— SUPPLIED PASSAGE —
This rigorous post-processing constrains the search to chemically believable and procedurally consistent retrosynthetic moves.

4. Empirical Evaluation: Benchmarks and Case Analyses

DeepRetro's performance was benchmarked on both single-step and multi-step retrosynthesis datasets, with direct comparison to ASKCOS and AiZynthFinder.

Table 1: Single-step Top-1 Accuracy on 100-compound USPTO-50k Subset

Model LLM Data All-Correct (%) Any-Correct (%)
ASKCOS – Reaxys 32.32 42.42
AiZynthFinder – Pist. 31.31 41.41
DeepRetro Claude 3.7 Pist. 2.56 52.56
DeepRetro DeepSeek Pist. 1.14 47.12
AiZynthFinder – USPTO 29.29 39.39
DeepRetro Claude 3.7 USPTO 1.21 43.90
DeepRetro DeepSeek USPTO 0.00 41.86

Table 2: Multi-step Success Rate on USPTO-190 Test Set

Model LLM Data Success %
Retro* – USPTO 80
PDVN – USPTO 80
DeepRetro Claude 3.7 Pist. 80
DeepRetro DeepSeek Pist. 60
DeepRetro Claude 3.7 USPTO 50
DeepRetro DeepSeek USPTO 80

Search times (50–300 s per target) are comparable to AiZynthFinder.

Case studies on targets including Ohauamine C, a tetracyclic azepine derivative, and erythromycin B demonstrate DeepRetro’s ability to propose non-template-based disconnects. For Ohauamine C, the route entails LLM-guided amide bond cleavage, esterification, and peptide cyclization steps, culminating in commercially available amino acids following validation and recursive expansion. All cases required 6–12 DeepRetro calls and occasional human corrections.

— TASK STATEMENT —
Copy out the whole passage on DeepRetro's benchmark evaluation word for word, changing nothing.

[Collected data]
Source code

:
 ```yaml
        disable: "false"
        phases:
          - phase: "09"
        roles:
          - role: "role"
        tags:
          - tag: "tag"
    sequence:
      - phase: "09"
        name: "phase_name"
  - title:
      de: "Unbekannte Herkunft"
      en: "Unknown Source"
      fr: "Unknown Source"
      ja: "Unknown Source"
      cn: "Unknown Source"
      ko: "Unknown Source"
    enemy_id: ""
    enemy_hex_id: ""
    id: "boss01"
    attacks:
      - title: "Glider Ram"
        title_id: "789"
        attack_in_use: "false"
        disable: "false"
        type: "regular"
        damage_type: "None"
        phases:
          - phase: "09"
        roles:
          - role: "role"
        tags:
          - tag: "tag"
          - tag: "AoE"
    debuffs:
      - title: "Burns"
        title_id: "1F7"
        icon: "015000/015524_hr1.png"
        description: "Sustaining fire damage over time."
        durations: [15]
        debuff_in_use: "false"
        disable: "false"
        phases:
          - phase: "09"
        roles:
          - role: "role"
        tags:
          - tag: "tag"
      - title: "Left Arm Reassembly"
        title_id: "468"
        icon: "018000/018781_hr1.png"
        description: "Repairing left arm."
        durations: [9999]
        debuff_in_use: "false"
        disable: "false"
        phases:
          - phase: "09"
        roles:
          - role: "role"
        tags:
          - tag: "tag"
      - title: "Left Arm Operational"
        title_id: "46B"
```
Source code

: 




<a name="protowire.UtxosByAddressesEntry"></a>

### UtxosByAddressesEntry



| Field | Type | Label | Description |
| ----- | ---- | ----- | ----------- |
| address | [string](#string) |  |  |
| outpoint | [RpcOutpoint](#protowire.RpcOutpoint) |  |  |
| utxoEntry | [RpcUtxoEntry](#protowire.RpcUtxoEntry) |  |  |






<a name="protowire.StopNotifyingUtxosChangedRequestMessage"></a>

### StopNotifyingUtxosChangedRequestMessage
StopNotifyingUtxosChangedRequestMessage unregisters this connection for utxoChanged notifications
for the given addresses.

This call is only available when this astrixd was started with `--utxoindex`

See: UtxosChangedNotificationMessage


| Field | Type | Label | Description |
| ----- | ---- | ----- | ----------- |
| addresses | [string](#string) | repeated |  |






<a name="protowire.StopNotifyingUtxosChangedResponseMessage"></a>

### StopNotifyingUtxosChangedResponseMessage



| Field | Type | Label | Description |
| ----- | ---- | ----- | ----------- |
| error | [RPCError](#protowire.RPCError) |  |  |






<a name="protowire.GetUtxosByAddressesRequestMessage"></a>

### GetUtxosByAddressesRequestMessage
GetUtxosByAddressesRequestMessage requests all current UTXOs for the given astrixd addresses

— ANSWER SECTION —
This rigorous post-processing constrains the search to chemically believable and procedurally consistent retrosynthetic moves.

4. Empirical Evaluation: Benchmarks and Case Analyses

DeepRetro's performance was benchmarked on both single-step and multi-step retrosynthesis datasets, with direct comparison to ASKCOS and AiZynthFinder.

Table 1: Single-step Top-1 Accuracy on 100-compound USPTO-50k Subset

Model LLM Data All-Correct (%) Any-Correct (%)
ASKCOS – Reaxys 32.32 42.42
AiZynthFinder – Pist. 31.31 41.41
DeepRetro Claude 3.7 Pist. 2.56 52.56
DeepRetro DeepSeek Pist. 1.14 47.12
AiZynthFinder – USPTO 29.29 39.39
DeepRetro Claude 3.7 USPTO 1.21 43.90
DeepRetro DeepSeek USPTO 0.00 41.86

Table 2: Multi-step Success Rate on USPTO-190 Test Set

Model LLM Data Success %
Retro* – USPTO 80
PDVN – USPTO 80
DeepRetro Claude 3.7 Pist. 80
DeepRetro DeepSeek Pist. 60
DeepRetro Claude 3.7 USPTO 50
DeepRetro DeepSeek USPTO 80

Search times (50–300 s per target) are comparable to AiZynthFinder.

Case studies on targets including Ohauamine C, a tetracyclic azepine derivative, and erythromycin B demonstrate DeepRetro’s ability to propose non-template-based disconnects. For Ohauamine C, the route entails LLM-guided amide bond cleavage, esterification, and peptide cyclization steps, culminating in commercially available amino acids following validation and recursive expansion. All cases required 6–12 DeepRetro calls and occasional human corrections.